Hoffe ihr habt mich verstanden.

mfg
Capt.Iglo


----------



## Gumbo (24. Mai 2004)

Schau dir mal die header()-Funktion an.


----------



## CaptainIglo (24. Mai 2004)

Gumbo hat gesagt.:
			
		

> Schau dir mal die header()-Funktion an.



Das hab ich mir schon als erstes gedacht. Damit kann ich aber nur im momentanen Fenster verlinken. Ich mochte aber in einem anderen Fenster linken. Oder geht das auch mit dem Header?


----------



## rebe (17. Juni 2004)

header ("Location: _dein link_ ");

Beachte das du keine Ausgabe erzeugen darfst bei dieser Lösung!
Dazu zählen auch html Kommentare!


----------



## Chino (17. Juni 2004)

> _Original geschrieben von CaptainIglo _
> *Die Javascript-Anweisungen wo ich gefunden haben öffnen immer ein neues PopUp, ich möchte den entsprechenden Link aber immer im gleichen Fenster Darstellen. *





> _Original geschrieben von CaptainIglo _
> *Damit kann ich aber nur im momentanen Fenster verlinken. Ich mochte aber in einem anderen Fenster linken.*


 Ja was denn nun? Gleiches Fenster oder nicht?


----------



## tobiasperschon (6. August 2005)

hi!
giebt es einen befehl wo ich schon mitten in einem code ein neues fenster mit einem link öffnen kann?
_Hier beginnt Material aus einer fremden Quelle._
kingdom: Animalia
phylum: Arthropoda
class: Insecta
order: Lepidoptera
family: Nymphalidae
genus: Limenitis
mein script durchsucht text nach links und giebt sie in arrays zurück...
soll ich es so machen das wenn ein link gefunden wird das eine neue seite geöffnet wird in der mit dem header befehl zum link weitergeleitet wird!?
ich hoffe ich hab mich verständlich ausgedrückt...


mfg tobi


----------



## Gumbo (6. August 2005)

Da hast du aber ein altes Thema ausgegraben.



> soll ich es so machen das wenn ein link gefunden wird das eine neue seite geöffnet wird in der mit dem header befehl zum link weitergeleitet wird!?


Das musst du schon selbst wissen. Allerdings lassen sich über HTTP-Header keine neuen Fenster öffnen.


----------